Officially, gradients can’t yet be animated. However, using CSS filters, you can animate the color values within them, with a few conditions.
hue-rotate
in both CSS and SVG (from which CSS3 filters are derived) moves the visual appearance of an element around the hsl color wheel: red at the top at 0 degrees, green at 120, etc. You might wish to think of hue-rotate
as a filter that makes color values “redder”, “bluer”, etc, although its effects are usually more overt than that. The hue-rotate
filter is given a degree value depending where it is on the wheel: adding filter: hue-rotate(0deg)
to an element that is purely red will make no difference, but increasing the degree value will shift the color of the element through the spectrum.
Filters can be animated, as I’ve shown previously, so we can apply an animated hsl filter to a gradient to sweep it through a range of colors. (I’ve activated the animations shown in this article on mouse hover, to reduce visual overkill. Because CSS3 filters currently only work in Webkit, the examples will only work in Safari or Chrome at this writing.)

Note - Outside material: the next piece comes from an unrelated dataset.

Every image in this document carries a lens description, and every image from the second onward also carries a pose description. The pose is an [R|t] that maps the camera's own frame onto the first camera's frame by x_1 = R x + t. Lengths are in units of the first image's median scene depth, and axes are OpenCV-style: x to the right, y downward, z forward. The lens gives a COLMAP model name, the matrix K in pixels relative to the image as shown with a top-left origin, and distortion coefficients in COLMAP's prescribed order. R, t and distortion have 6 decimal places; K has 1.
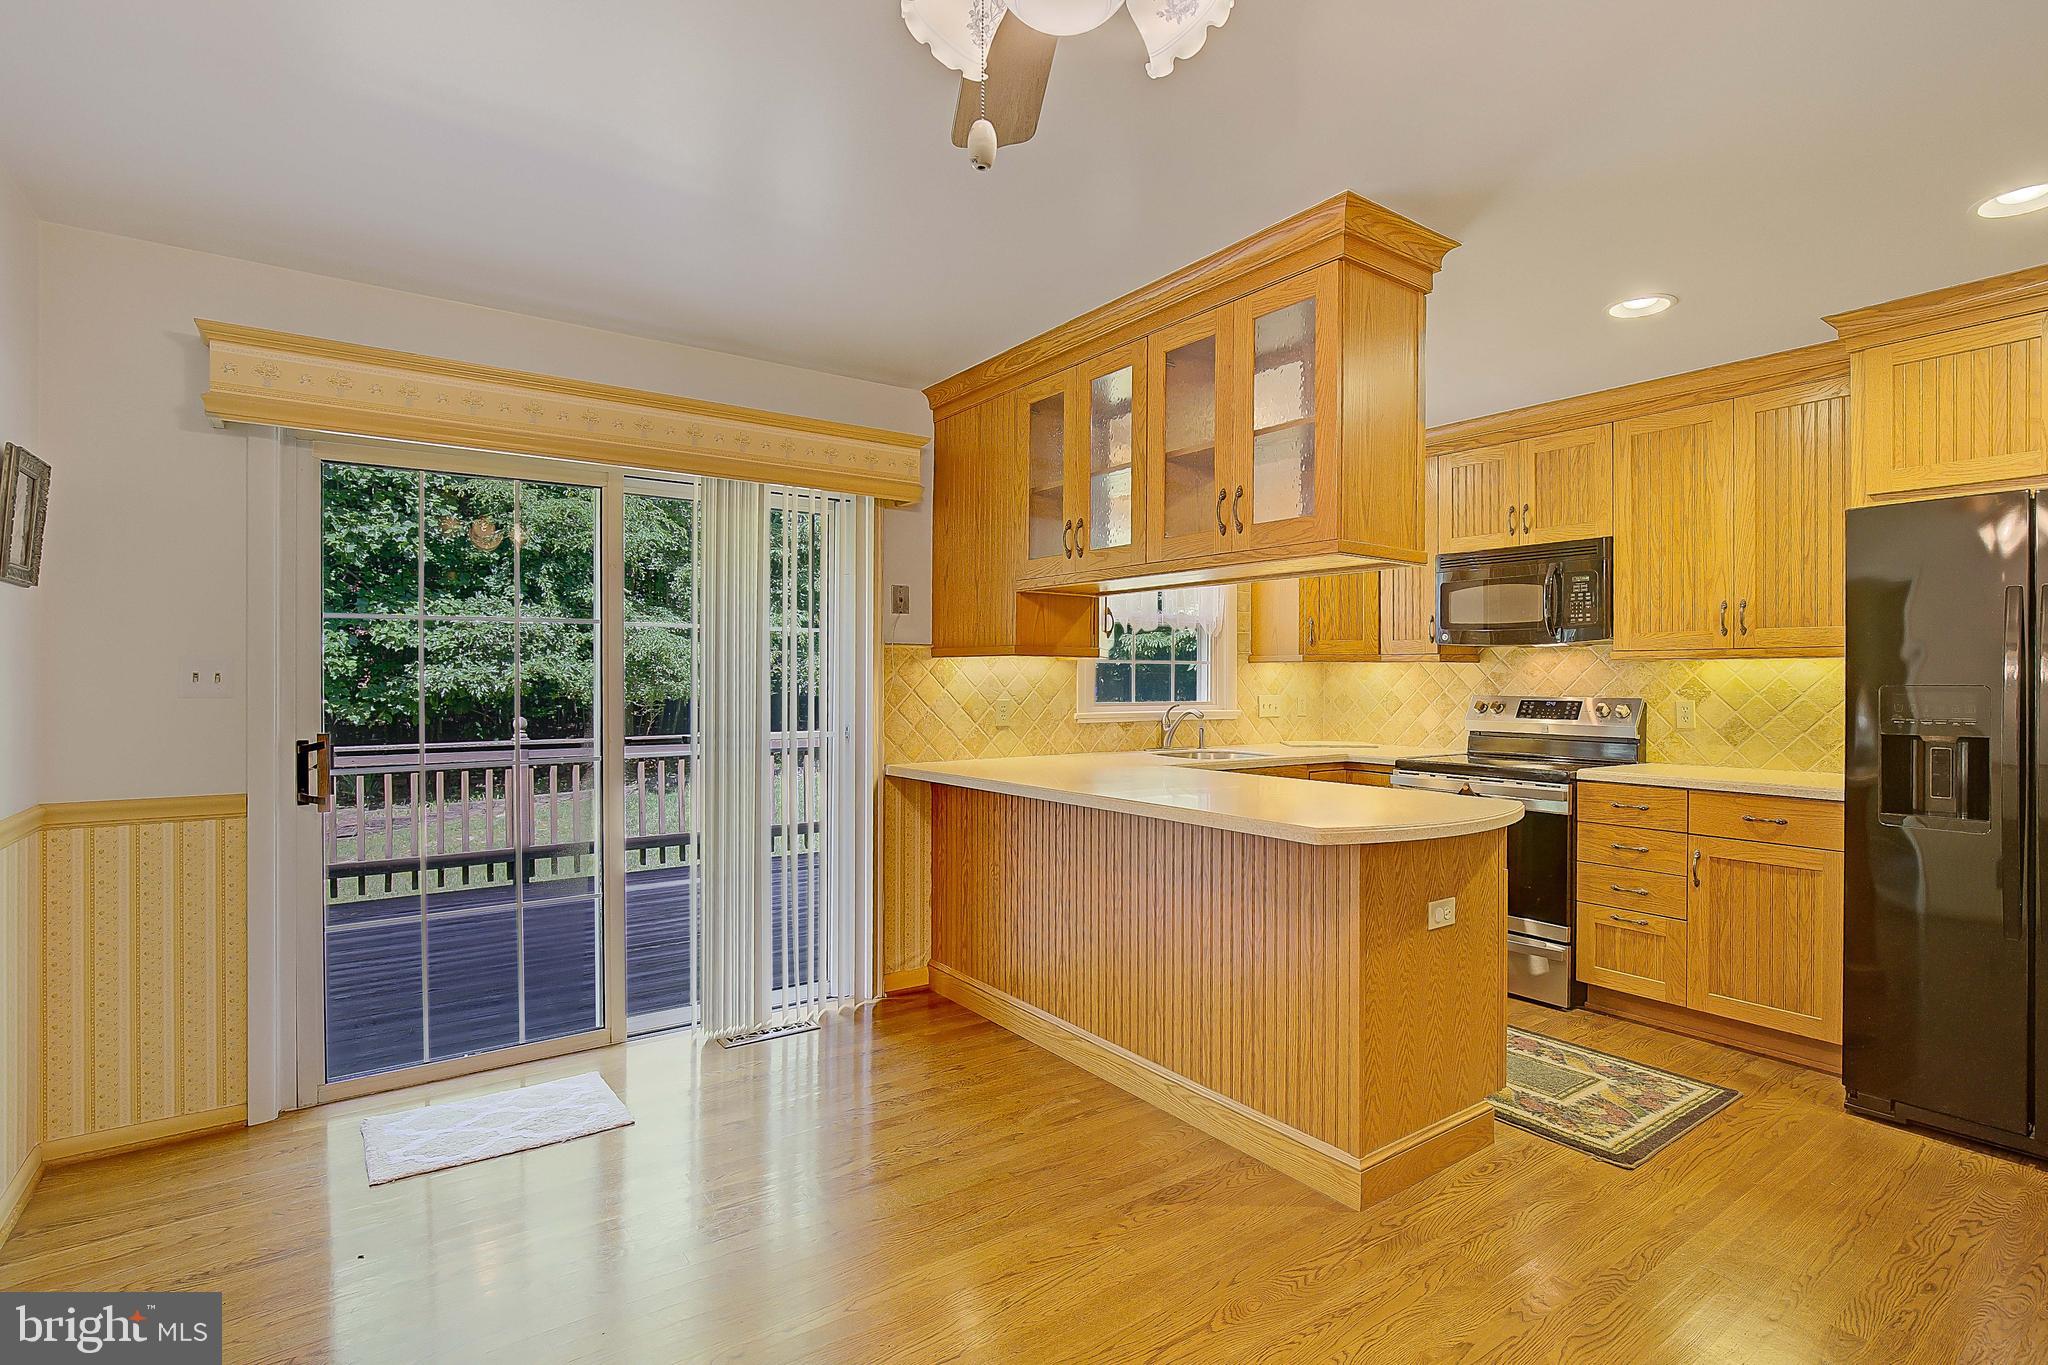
lens RADIAL K [[954.6, 0, 1024.6], [0, 954.6, 679.0], [0, 0, 1]] dist [-0.017968, 0.007658]
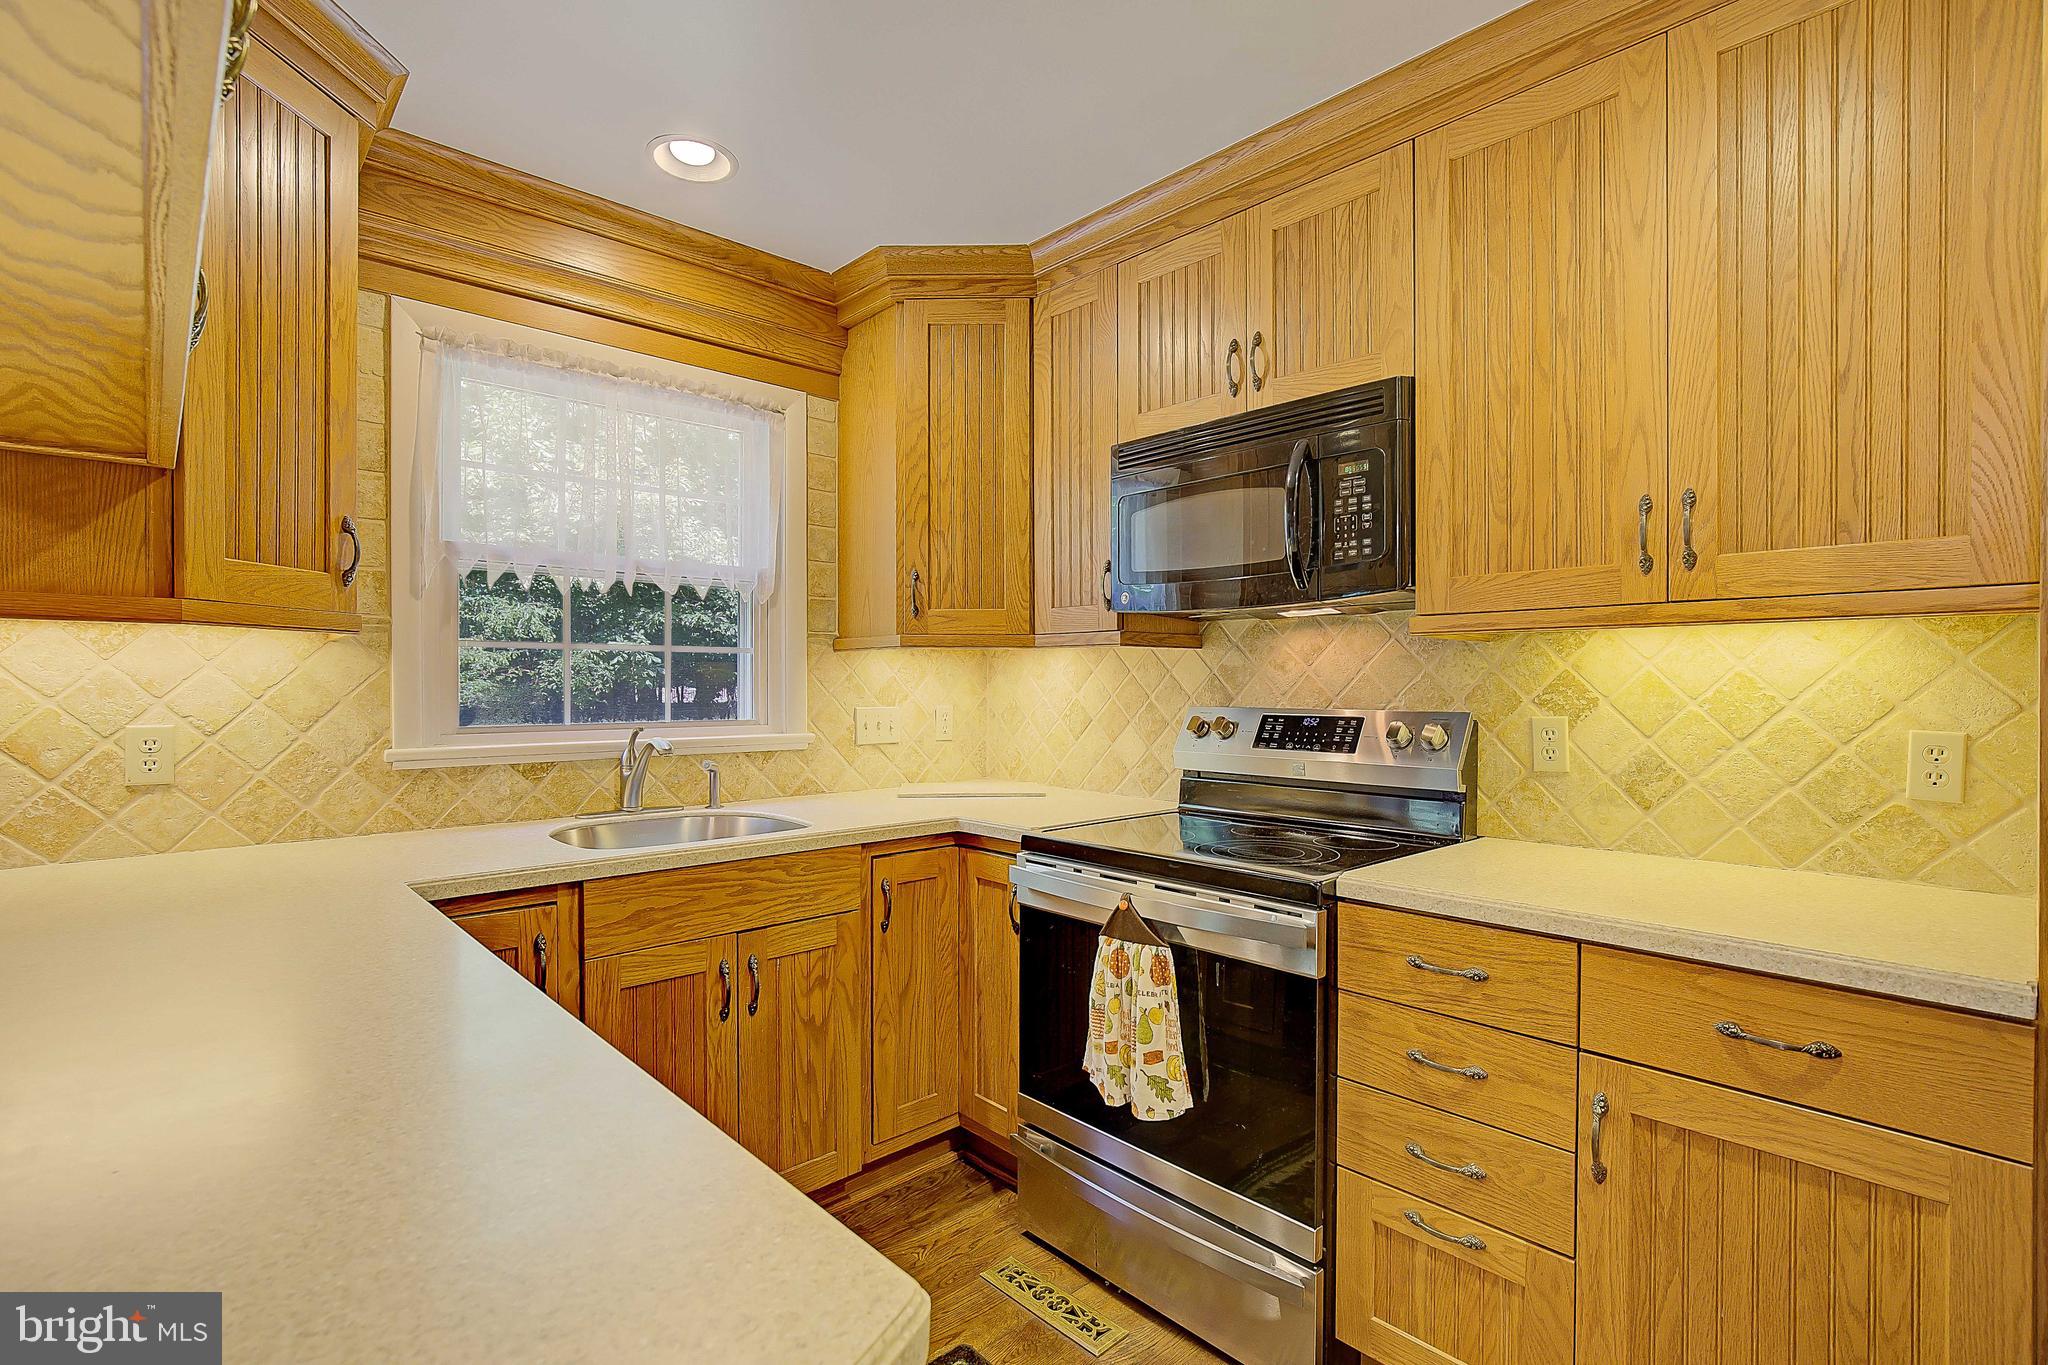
lens RADIAL K [[954.6, 0, 1011.2], [0, 954.6, 694.1], [0, 0, 1]] dist [-0.017968, 0.007658]
pose [[0.990865, -0.006310, 0.134707, 0.344311], [0.004828, 0.999924, 0.011328, 0.003512], [-0.134768, -0.010575, 0.990821, 0.537186]]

The example on the left is fairly simple: a red-to-blue gradient hue-rotated through the entire spectrum. Stripped of vendor prefixes, the CSS is:
div {
width: 100px;
height: 200px;
background: linear-gradient(
#ff0000 0%,
#1600ff 100%
);
transition: 8s filter linear;
}
div:hover {
filter: hue-rotate(360deg);
}
The second example at the top of this article uses an angled linear radient and CSS keyframes to produce an endless sweep of color:
@keyframes sweep {
100% { filter: hue-rotate(-60deg);
}
div {
background: linear-gradient(
30deg, #030 0%,
hsl(55, 100%, 20%) 100%
);
width: 768px;
height: 200px;
}
div#sweep:hover {
animation: sweep 3s alternate infinite;
}
Note that hue-rotate
works from the current hue of the element: it doesn’t jump to 0 degrees on the color wheel and proceed from there for every gradient.
While this technique works, it carries two major disadvantages:
- The colors used in the animation will always be presented in the order that hues occur in the color wheel: you cannot use this technique to transition directly from red to blue, for example. (You could, however, “leap” the gradient using the step animation option, or reverse through the color wheel by using negative values).
- Second, greyscale values can’t be animated this way: they lack any hue component to transition.
Under those limitations, the technique is a useful one; for broader application, SVG also has an gradient and animation option, but discussion of that will have to wait for another article.